Dataset entries –
• • • • • • •

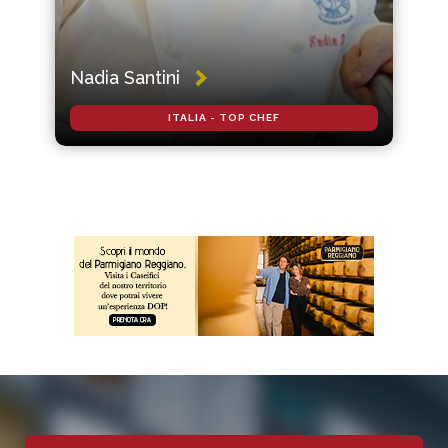
Nadia Santini
ITALIA - TOP CHEF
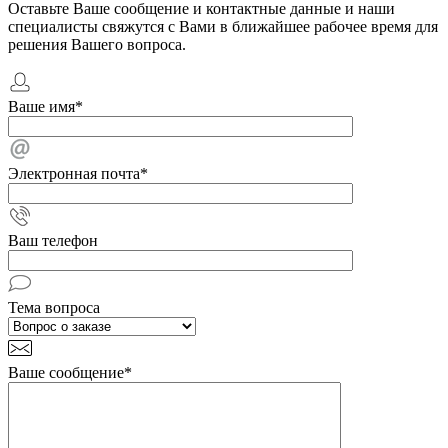
Оставьте Ваше сообщение и контактные данные и наши
специалисты свяжутся с Вами в ближайшее рабочее время для
решения Вашего вопроса.
Ваше имя
*
Электронная почта
*
Ваш телефон
Тема вопроса
Ваше сообщение
*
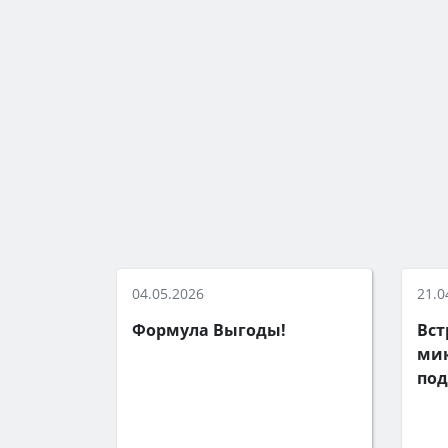
04.05.2026
21.0
Формула Выгоды!
Вст
мик
под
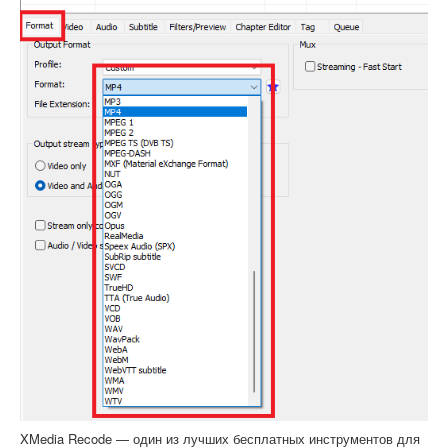
XMedia Recode — один из лучших бесплатных инструментов для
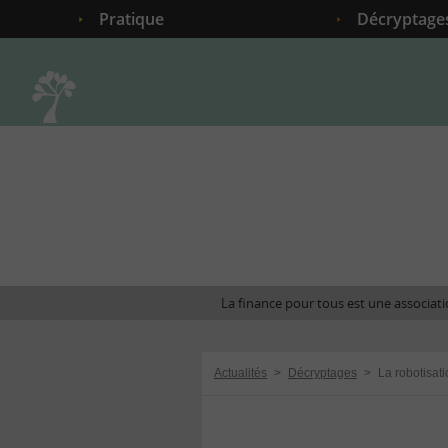
Pratique
Décryptage
Accueil
La finance pour tous est une associatio
Actualités
>
Décryptages
>
La robotisat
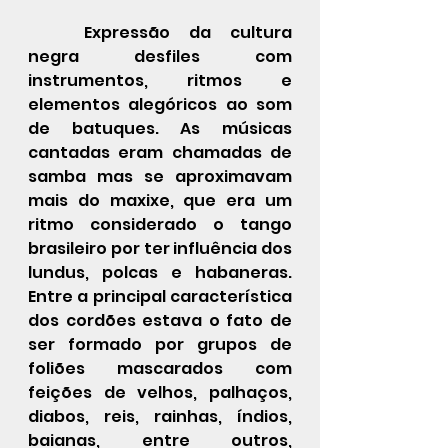
	Expressão da cultura 
negra desfiles com 
instrumentos, ritmos e 
elementos alegóricos ao som 
de batuques. As músicas 
cantadas eram chamadas de 
samba mas se aproximavam 
mais do maxixe, que era um 
ritmo considerado o tango 
brasileiro por ter influência dos 
lundus, polcas e habaneras.   
Entre a principal característica 
dos cordões estava o fato de 
ser formado por grupos de 
foliões mascarados com 
feições de velhos, palhaços, 
diabos, reis, rainhas, índios, 
baianas, entre outros, 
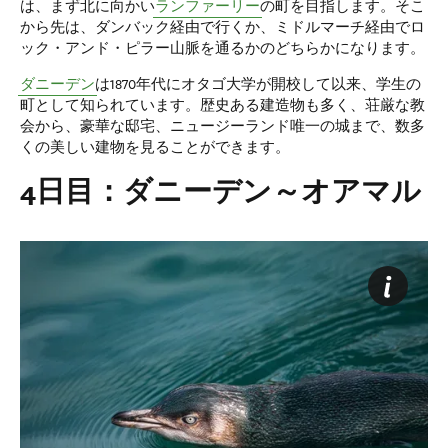
は、まず北に向かい
ランファーリー
の町を目指します。そこ
から先は、ダンバック経由で行くか、ミドルマーチ経由でロ
ック・アンド・ピラー山脈を通るかのどちらかになります。
ダニーデン
は1870年代にオタゴ大学が開校して以来、学生の
町として知られています。歴史ある建造物も多く、荘厳な教
会から、豪華な邸宅、ニュージーランド唯一の城まで、数多
くの美しい建物を見ることができます。
4日目：ダニーデン～オアマル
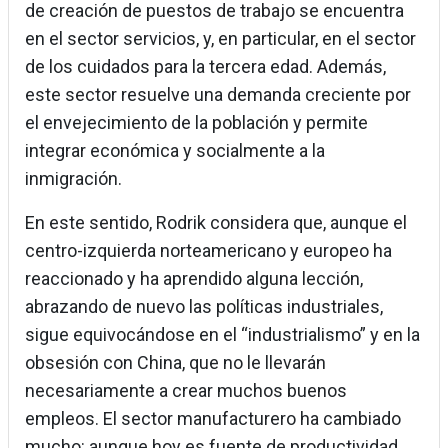
de creación de puestos de trabajo se encuentra
en el sector servicios, y, en particular, en el sector
de los cuidados para la tercera edad. Además,
este sector resuelve una demanda creciente por
el envejecimiento de la población y permite
integrar económica y socialmente a la
inmigración.
En este sentido, Rodrik considera que, aunque el
centro-izquierda norteamericano y europeo ha
reaccionado y ha aprendido alguna lección,
abrazando de nuevo las políticas industriales,
sigue equivocándose en el “industrialismo” y en la
obsesión con China, que no le llevarán
necesariamente a crear muchos buenos
empleos. El sector manufacturero ha cambiado
mucho: aunque hoy es fuente de productividad,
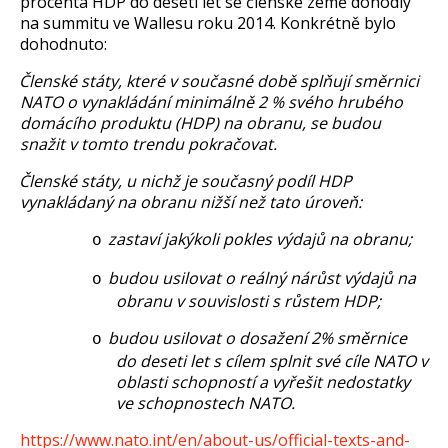
procenta HDP do deseti let se členské země dohodly
na summitu ve Wallesu roku 2014. Konkrétně bylo
dohodnuto:
Členské státy, které v současné době splňují směrnici
·
NATO o vynakládání minimálně 2 % svého hrubého
domácího produktu (HDP) na obranu, se budou
snažit v tomto trendu pokračovat.
Členské státy, u nichž je současný podíl HDP
·
vynakládaný na obranu nižší než tato úroveň:
zastaví jakýkoli pokles výdajů na obranu;
o
budou usilovat o reálný nárůst výdajů na
o
obranu v souvislosti s růstem HDP;
budou usilovat o dosažení 2% směrnice
o
do deseti let s cílem splnit své cíle NATO v
oblasti schopností a vyřešit nedostatky
ve schopnostech NATO.
https://www.nato.int/en/about-us/official-texts-and-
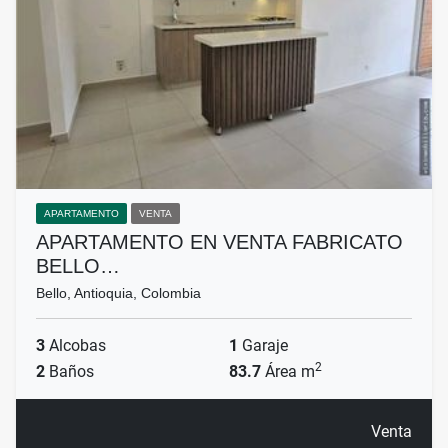
APARTAMENTO
VENTA
APARTAMENTO EN VENTA FABRICATO
BELLO…
Bello, Antioquia, Colombia
3
Alcobas
1
Garaje
2
2
Baños
83.7
Área m
Venta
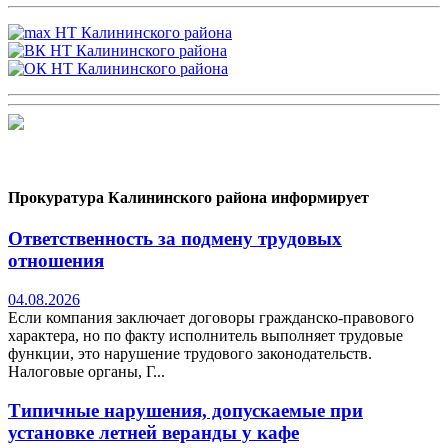
Прокуратура Калининского района информирует
Ответственность за подмену трудовых
отношения
04.08.2026
Если компания заключает договоры гражданско-правового
характера, но по факту исполнитель выполняет трудовые
функции, это нарушение трудового законодательств.
Налоговые органы, Г...
Типичные нарушения, допускаемые при
установке летней веранды у кафе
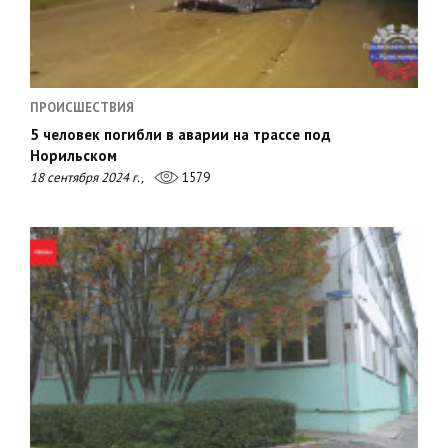
ПРОИСШЕСТВИЯ
5 человек погибли в аварии на трассе под
Норильском
18 сентября 2024 г.,
1579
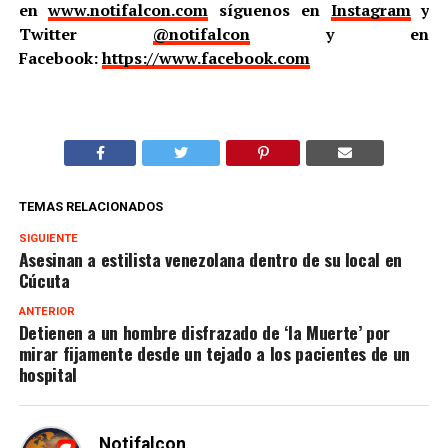
en
www.notifalcon.com
síguenos en
Instagram
y
Twitter
@notifalcon
y en
Facebook:
https://www.facebook.com
TEMAS RELACIONADOS
SIGUIENTE
Asesinan a estilista venezolana dentro de su local en
Cúcuta
ANTERIOR
Detienen a un hombre disfrazado de ‘la Muerte’ por
mirar fijamente desde un tejado a los pacientes de un
hospital
Notifalcon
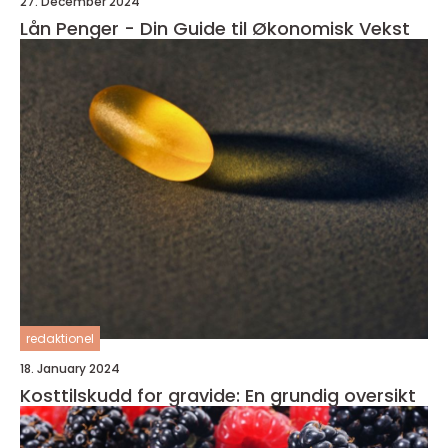
27. December 2024
Lån Penger - Din Guide til Økonomisk Vekst
redaktionel
18. January 2024
Kosttilskudd for gravide: En grundig oversikt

• • • • • • •

Reproduce all of the data above line for line, leaving out the pictures.

Nadia Santini
ITALIA - TOP CHEF
Оставьте Ваше сообщение и контактные данные и наши
специалисты свяжутся с Вами в ближайшее рабочее время для
решения Вашего вопроса.
Ваше имя
*
Электронная почта
*
Ваш телефон
Тема вопроса
Ваше сообщение
*
04.05.2026
21.0
Формула Выгоды!
Вст
мик
под
XMedia Recode — один из лучших бесплатных инструментов для
Pratique
Décryptage
Accueil
La finance pour tous est une associatio
Actualités
>
Décryptages
>
La robotisat
	Expressão da cultura 
negra desfiles com 
instrumentos, ritmos e 
elementos alegóricos ao som 
de batuques. As músicas 
cantadas eram chamadas de 
samba mas se aproximavam 
mais do maxixe, que era um 
ritmo considerado o tango 
brasileiro por ter influência dos 
lundus, polcas e habaneras.   
Entre a principal característica 
dos cordões estava o fato de 
ser formado por grupos de 
foliões mascarados com 
feições de velhos, palhaços, 
diabos, reis, rainhas, índios, 
baianas, entre outros, 
は、まず北に向かい
ランファーリー
の町を目指します。そこ
から先は、ダンバック経由で行くか、ミドルマーチ経由でロ
ック・アンド・ピラー山脈を通るかのどちらかになります。
ダニーデン
は1870年代にオタゴ大学が開校して以来、学生の
町として知られています。歴史ある建造物も多く、荘厳な教
会から、豪華な邸宅、ニュージーランド唯一の城まで、数多
くの美しい建物を見ることができます。
4日目：ダニーデン～オアマル
de creación de puestos de trabajo se encuentra
en el sector servicios, y, en particular, en el sector
de los cuidados para la tercera edad. Además,
este sector resuelve una demanda creciente por
el envejecimiento de la población y permite
integrar económica y socialmente a la
inmigración.
En este sentido, Rodrik considera que, aunque el
centro-izquierda norteamericano y europeo ha
reaccionado y ha aprendido alguna lección,
abrazando de nuevo las políticas industriales,
sigue equivocándose en el “industrialismo” y en la
obsesión con China, que no le llevarán
necesariamente a crear muchos buenos
empleos. El sector manufacturero ha cambiado
mucho: aunque hoy es fuente de productividad,
procenta HDP do deseti let se členské země dohodly
na summitu ve Wallesu roku 2014. Konkrétně bylo
dohodnuto:
Členské státy, které v současné době splňují směrnici
·
NATO o vynakládání minimálně 2 % svého hrubého
domácího produktu (HDP) na obranu, se budou
snažit v tomto trendu pokračovat.
Členské státy, u nichž je současný podíl HDP
·
vynakládaný na obranu nižší než tato úroveň:
zastaví jakýkoli pokles výdajů na obranu;
o
budou usilovat o reálný nárůst výdajů na
o
obranu v souvislosti s růstem HDP;
budou usilovat o dosažení 2% směrnice
o
do deseti let s cílem splnit své cíle NATO v
oblasti schopností a vyřešit nedostatky
ve schopnostech NATO.
https://www.nato.int/en/about-us/official-texts-and-
APARTAMENTO
VENTA
APARTAMENTO EN VENTA FABRICATO
BELLO…
Bello, Antioquia, Colombia
3
Alcobas
1
Garaje
2
2
Baños
83.7
Área m
Venta
Прокуратура Калининского района информирует
Ответственность за подмену трудовых
отношения
04.08.2026
Если компания заключает договоры гражданско-правового
характера, но по факту исполнитель выполняет трудовые
функции, это нарушение трудового законодательств.
Налоговые органы, Г...
Типичные нарушения, допускаемые при
установке летней веранды у кафе
ПРОИСШЕСТВИЯ
5 человек погибли в аварии на трассе под
Норильском
18 сентября 2024 г.,
1579
en
www.notifalcon.com
síguenos en
Instagram
y
Twitter
@notifalcon
y en
Facebook:
https://www.facebook.com
TEMAS RELACIONADOS
SIGUIENTE
Asesinan a estilista venezolana dentro de su local en
Cúcuta
ANTERIOR
Detienen a un hombre disfrazado de ‘la Muerte’ por
mirar fijamente desde un tejado a los pacientes de un
hospital
Notifalcon
27. December 2024
Lån Penger - Din Guide til Økonomisk Vekst
redaktionel
18. January 2024
Kosttilskudd for gravide: En grundig oversikt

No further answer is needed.